(TEXT EXCERPT)

As Americans begin to live longer lives, we are faced with the unique challenge of how to care for ourselves and our aging family members.
The U.S. is unique among much of the world in how we treat our elders. Many Europeans, especially those in southern and central countries, live with not only their parents, but also one or both grandparents. The number of three-generational households in Europe, however, is declining while the U.S. is seeing growth in the same area.
Many European countries offer a universal healthcare system, but flaws in long-term care aid and reimbursement often leave younger relatives with the responsibility of caring for their elders. Some Europeans, however, cite this multi-generational model as beneficial for them and their families. Having non-working family members in the household can reduce childcare costs and distribute the burdens of domestic labor more evenly, as well as serving as a means of social connection between family groups.
Countries such as the U.S., Canada, and Australia rely on senior care facilities or in-home care to maintain the day-to-day functioning of their elders. Many experts claim that the United States has one of the most well-designed senior living industries in the world, along with Sweden, Norway, Germany, and Canada, and others. Despite the systemic harmony, however, many seniors find themselves suffering from loneliness and other psychological distress stemming from a perceived lack of connection to society at large.
Many nations are now left to grapple with how to preserve a high quality of life for their seniors and allow them to age as comfortably as possible. Within this issue, several interesting social pathways are open to younger generations interested in making a positive impact on their aging citizens.

(End TEXT EXCERPT)
(EXTRACTED MATERIAL)

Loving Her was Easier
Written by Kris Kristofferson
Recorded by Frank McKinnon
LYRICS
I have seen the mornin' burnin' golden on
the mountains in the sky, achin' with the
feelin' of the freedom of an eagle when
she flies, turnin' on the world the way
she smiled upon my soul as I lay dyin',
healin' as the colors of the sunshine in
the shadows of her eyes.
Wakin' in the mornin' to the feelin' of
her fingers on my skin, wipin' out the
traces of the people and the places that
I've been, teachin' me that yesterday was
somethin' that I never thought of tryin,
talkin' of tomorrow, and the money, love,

(End EXTRACTED MATERIAL)
(EXTRACTED MATERIAL)

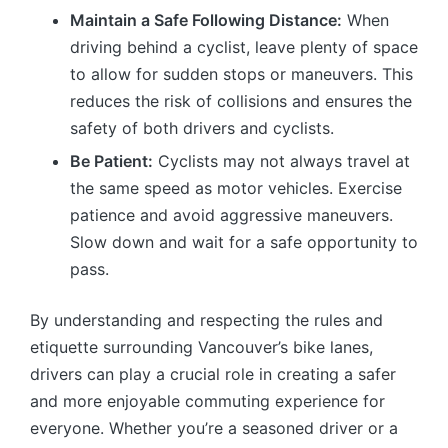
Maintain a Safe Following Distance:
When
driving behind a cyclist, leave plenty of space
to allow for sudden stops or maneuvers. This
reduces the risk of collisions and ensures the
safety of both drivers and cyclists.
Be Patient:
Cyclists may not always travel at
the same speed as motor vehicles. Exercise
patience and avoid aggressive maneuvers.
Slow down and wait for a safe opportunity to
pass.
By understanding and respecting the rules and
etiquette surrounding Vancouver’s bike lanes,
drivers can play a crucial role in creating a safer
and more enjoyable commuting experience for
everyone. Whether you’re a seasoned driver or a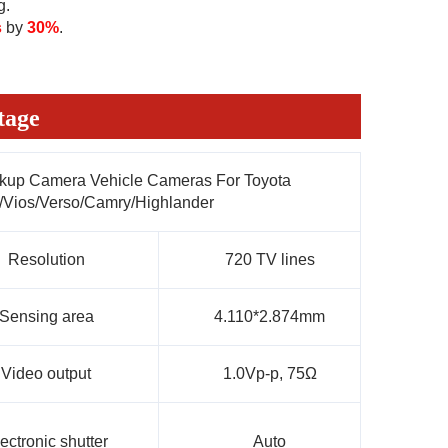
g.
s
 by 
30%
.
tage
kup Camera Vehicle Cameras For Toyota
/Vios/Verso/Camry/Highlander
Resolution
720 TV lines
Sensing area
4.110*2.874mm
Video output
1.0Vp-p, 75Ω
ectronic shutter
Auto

(End EXTRACTED MATERIAL)

[WORK REQUEST]: Print the complete text on elder care in the U.S. and Europe word for word. The listing has no connection to the text about caring for aging family members.

[FINISHED TASK]:
As Americans begin to live longer lives, we are faced with the unique challenge of how to care for ourselves and our aging family members.
The U.S. is unique among much of the world in how we treat our elders. Many Europeans, especially those in southern and central countries, live with not only their parents, but also one or both grandparents. The number of three-generational households in Europe, however, is declining while the U.S. is seeing growth in the same area.
Many European countries offer a universal healthcare system, but flaws in long-term care aid and reimbursement often leave younger relatives with the responsibility of caring for their elders. Some Europeans, however, cite this multi-generational model as beneficial for them and their families. Having non-working family members in the household can reduce childcare costs and distribute the burdens of domestic labor more evenly, as well as serving as a means of social connection between family groups.
Countries such as the U.S., Canada, and Australia rely on senior care facilities or in-home care to maintain the day-to-day functioning of their elders. Many experts claim that the United States has one of the most well-designed senior living industries in the world, along with Sweden, Norway, Germany, and Canada, and others. Despite the systemic harmony, however, many seniors find themselves suffering from loneliness and other psychological distress stemming from a perceived lack of connection to society at large.
Many nations are now left to grapple with how to preserve a high quality of life for their seniors and allow them to age as comfortably as possible. Within this issue, several interesting social pathways are open to younger generations interested in making a positive impact on their aging citizens.